Schmader v. Cranberry Township – Cmwlth. Cour – June 7, 2013


When the appeal period is triggered by administrative action, the administrative agency has a duty to provide to the recipient information essential to calculating the appeal period. See Schmidt v. Commonwealth, 495 Pa. 238, 241, 433 A.2d 456, 458 (1981). Without such information, the recipient has no reliable basis for knowing the number of days remaining in which to file a petition for review. Id.

In Schmidt, the Pennsylvania Supreme Court found that, under the applicable statute, the department had a duty to inform the taxpayer of the mailing date of its reassessment decision because, without such information, the taxpayer had no way of knowing how much time he had to file an appeal. 495 Pa. 238, 242, 433 A.2d 456, 458. The Supreme Court held that the first notice was inadequate to trigger the appeal period, and found the appeal to be timely since the Department’s failure to provide the requisite notice of the decision’s mailing date justified the taxpayer’s reliance on the date of the second notice of reassessment as the commencement of the period for appeal. Id. The Supreme Court rejected the contention that a postmark on an envelope carrying an agency decision could serve as notice of the date of mailing. Id.

The Schmidt line of cases remains viable and is controlling here. Because of the Board’s failure, Appellant was justified in filing his appeal within 30 days of receipt of the Board’s decision.

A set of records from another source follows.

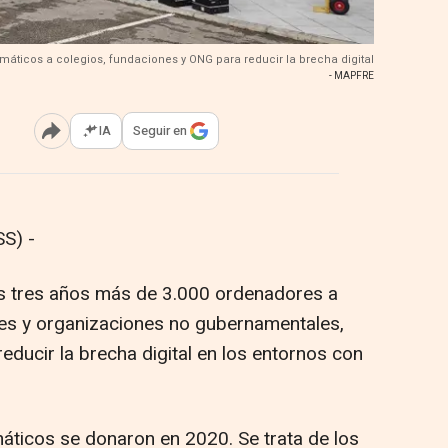
áticos a colegios, fundaciones y ONG para reducir la brecha digital
- MAPFRE
IA
Seguir en
Abrir opciones para compartir
S) -
s tres años más de 3.000 ordenadores a
nes y organizaciones no gubernamentales,
educir la brecha digital en los entornos con
máticos se donaron en 2020. Se trata de los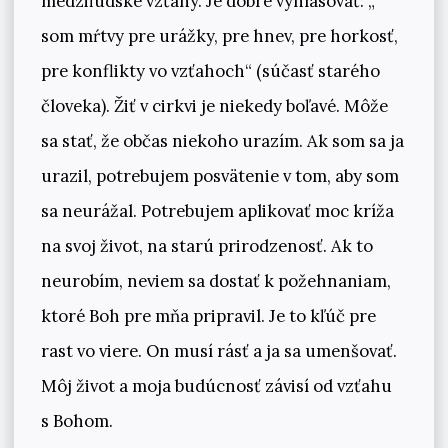
medziľudské vzťahy. Je dobré vyhlasovať: „
som mŕtvy pre urážky, pre hnev, pre horkosť,
pre konflikty vo vzťahoch“ (súčasť starého
človeka). Žiť v cirkvi je niekedy boľavé. Môže
sa stať, že občas niekoho urazím. Ak som sa ja
urazil, potrebujem posvätenie v tom, aby som
sa neurážal. Potrebujem aplikovať moc kríža
na svoj život, na starú prirodzenosť. Ak to
neurobím, neviem sa dostať k požehnaniam,
ktoré Boh pre mňa pripravil. Je to kľúč pre
rast vo viere. On musí rásť a ja sa umenšovať.
Môj život a moja budúcnosť závisí od vzťahu
s Bohom.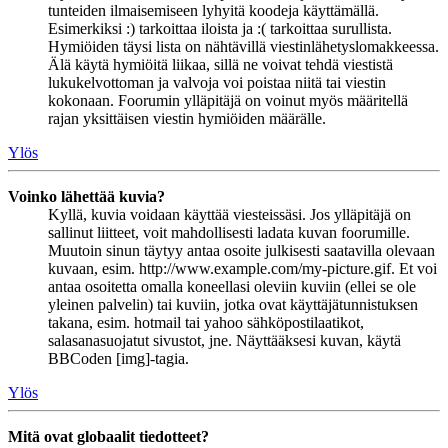
tunteiden ilmaisemiseen lyhyitä koodeja käyttämällä.
Esimerkiksi :) tarkoittaa iloista ja :( tarkoittaa surullista.
Hymiöiden täysi lista on nähtävillä viestinlähetyslomakkeessa.
Älä käytä hymiöitä liikaa, sillä ne voivat tehdä viestistä
lukukelvottoman ja valvoja voi poistaa niitä tai viestin
kokonaan. Foorumin ylläpitäjä on voinut myös määritellä
rajan yksittäisen viestin hymiöiden määrälle.
Ylös
Voinko lähettää kuvia?
Kyllä, kuvia voidaan käyttää viesteissäsi. Jos ylläpitäjä on
sallinut liitteet, voit mahdollisesti ladata kuvan foorumille.
Muutoin sinun täytyy antaa osoite julkisesti saatavilla olevaan
kuvaan, esim. http://www.example.com/my-picture.gif. Et voi
antaa osoitetta omalla koneellasi oleviin kuviin (ellei se ole
yleinen palvelin) tai kuviin, jotka ovat käyttäjätunnistuksen
takana, esim. hotmail tai yahoo sähköpostilaatikot,
salasanasuojatut sivustot, jne. Näyttääksesi kuvan, käytä
BBCoden [img]-tagia.
Ylös
Mitä ovat globaalit tiedotteet?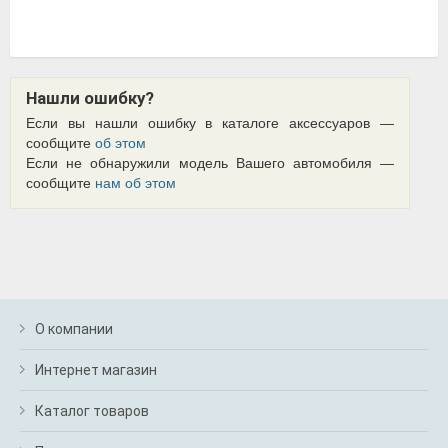
Нашли ошибку?
Если вы нашли ошибку в каталоге аксессуаров —
сообщите
об этом
Если не обнаружили модель Вашего автомобиля —
сообщите
нам об этом
О компании
Интернет магазин
Каталог товаров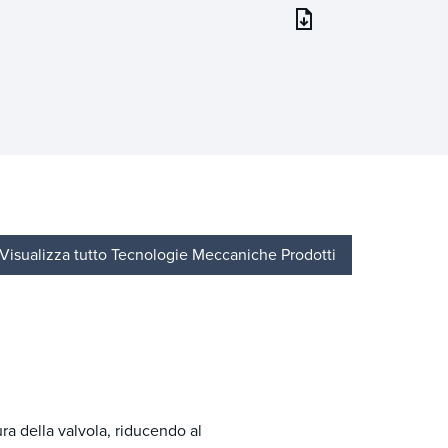
Visualizza tutto Tecnologie Meccaniche Prodotti
ra della valvola, riducendo al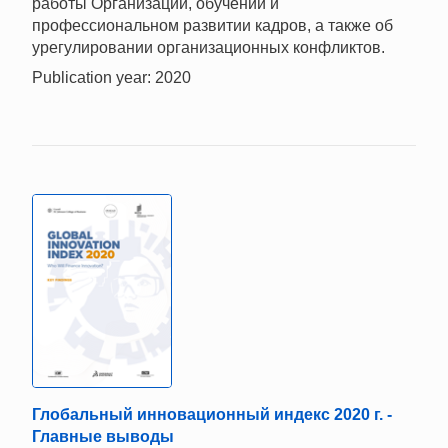
работы Организации, обучении и
профессиональном развитии кадров, а также об
урегулировании организационных конфликтов.
Publication year: 2020
Глобальный инновационный индекс 2020 г. -
Главные выводы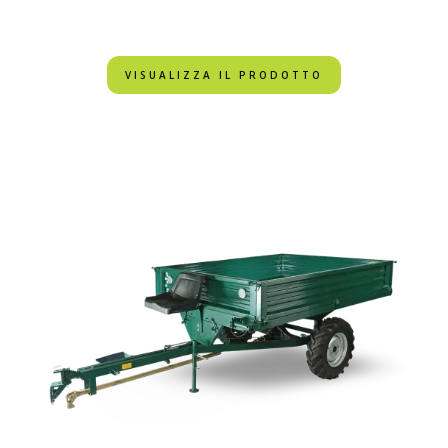
VISUALIZZA IL PRODOTTO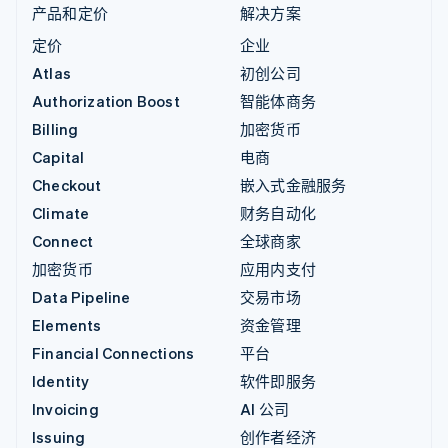
产品和定价
解决方案
定价
企业
Atlas
初创公司
Authorization Boost
智能体商务
Billing
加密货币
Capital
电商
Checkout
嵌入式金融服务
Climate
财务自动化
Connect
全球商家
加密货币
应用内支付
Data Pipeline
交易市场
Elements
资金管理
Financial Connections
平台
Identity
软件即服务
Invoicing
AI 公司
Issuing
创作者经济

sec. 1983 - special relationship - school liability for student abuse/bullying


Morrow v. Belaski – 3d Cir. – June 5, 2013


 As is so often the case, the issues in this appeal arise from unsettling facts presented by sympathetic plaintiffs.1 We are asked to decide whether public schools have a constitutional duty to protect students from abuse inflicted by fellow students under the circumstances alleged here.

Appellants, Brittany and Emily Morrow, and their parents, Bradley and Diedre Morrow, brought this action against Blackhawk School District and Blackhawk High Schools Assistant Principal, Barry Balaski.    The Morrows claim that Brittany and her sister Emily were subjected to bullying in the form of a series of threats, assaults, and acts of racial intimidation at the hands of a fellow student and her accomplice. Unable to obtain help from school officials, the Morrows were ultimately compelled to remove their children from their school. Thereafter, the Morrows brought suit alleging that school officials denied them substantive due process under the Fourteenth Amendment by not protecting Brittany and Emily. The Third Amended Complaint (the “Complaint”) asserted a cause of action under 42 U.S.C. § 1983 and a supplemental state law claim for “negligence and/or gross or willful misconduct.”

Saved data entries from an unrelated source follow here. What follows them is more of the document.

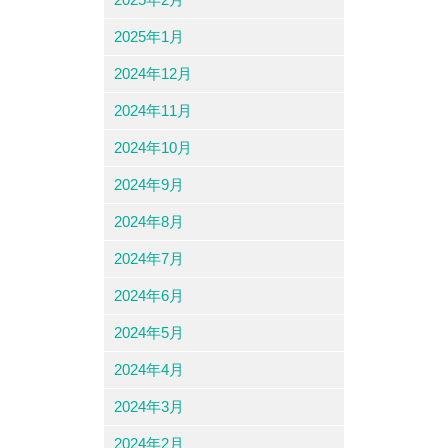
2025年1月
2024年12月
2024年11月
2024年10月
2024年9月
2024年8月
2024年7月
2024年6月
2024年5月
2024年4月
2024年3月
2024年2月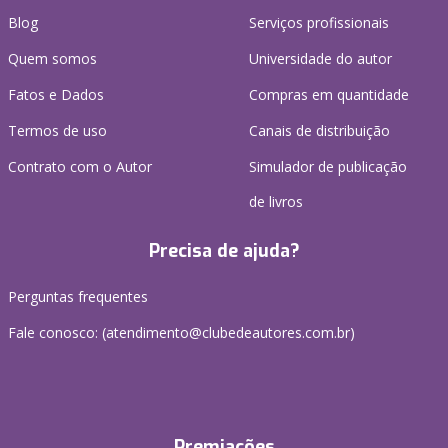
Blog
Serviços profissionais
Quem somos
Universidade do autor
Fatos e Dados
Compras em quantidade
Termos de uso
Canais de distribuição
Contrato com o Autor
Simulador de publicação
de livros
Precisa de ajuda?
Perguntas frequentes
Fale conosco: (atendimento@clubedeautores.com.br)
Premiações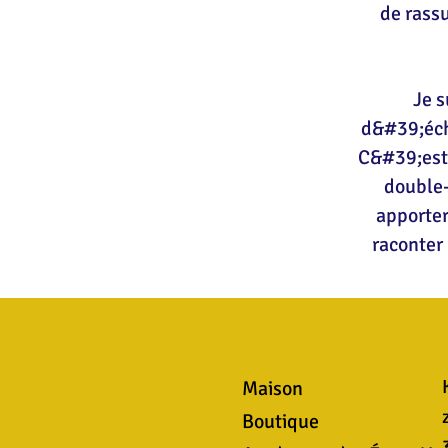
de rassu
Je s
d&#39;écha
C&#39;est 
double-
apporter
raconter 
Maison
Boutique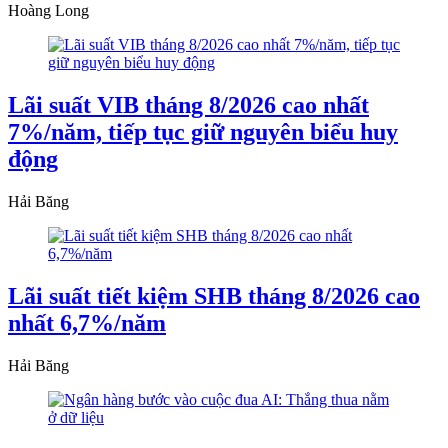
Hoàng Long
Lãi suất VIB tháng 8/2026 cao nhất
7%/năm, tiếp tục giữ nguyên biểu huy
động
Hải Băng
Lãi suất tiết kiệm SHB tháng 8/2026 cao
nhất 6,7%/năm
Hải Băng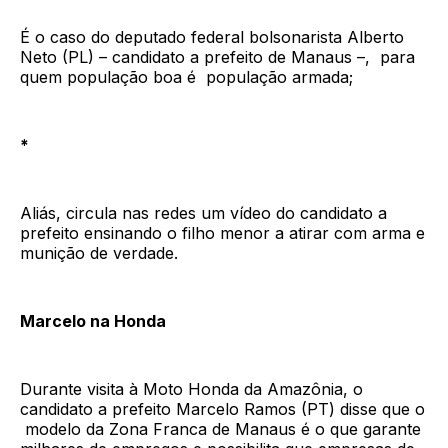
É o caso do deputado federal bolsonarista Alberto
Neto (PL) – candidato a prefeito de Manaus –, para
quem população boa é população armada;
*
Aliás, circula nas redes um vídeo do candidato a
prefeito ensinando o filho menor a atirar com arma e
munição de verdade.
Marcelo na Honda
Durante visita à Moto Honda da Amazônia, o
candidato a prefeito Marcelo Ramos (PT) disse que o
modelo da Zona Franca de Manaus é o que garante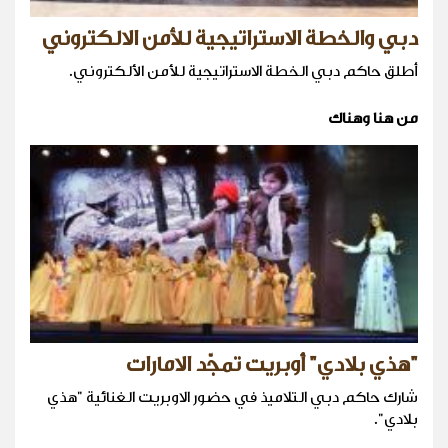
دبي والخطة الاستراتيجية للأمن الالكتروني
أطلق حاكم دبي الخطة الاستراتيجية للأمن الألكتروني.
من هنا وهناك
"هذي بلادي" أوبريت تمجّد الامارات
شارك حاكم دبي التلاميذ في حضور الاوبريت الغنائية "هذي
بلادي".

The District Court dismissed the Complaint based on our decision in D.R. v. Middle Bucks Area Vocational Technical School, 972 F.2d 1364 (3d Cir. 1992) (en banc). There, we concluded that the school did not have a “special relationship” with students that would give rise to a constitutional duty to protect them from harm from other students given the alleged facts. See id. at 1372 (finding that “no special relationship based upon a restraint of liberty exists here”). The District Court also held that the injury the Morrows complained of was not the result of any affirmative action by the Defendants. Accordingly, the court held that the Defendants are not liable under the “state-created danger” doctrine. The District Court therefore dismissed the Morrows Complaint, and this appeal followed. The appeal was initially argued before a panel of this Court. Thereafter, we granted en banc review to reexamine the very important questions raised by the allegations in the Complaint.

We now affirm the judgment of the District Court and hold that the allegations do not establish the special relationship or the state-created danger that must exist before a constitutional duty to protect arises under the Fourteenth Amendment.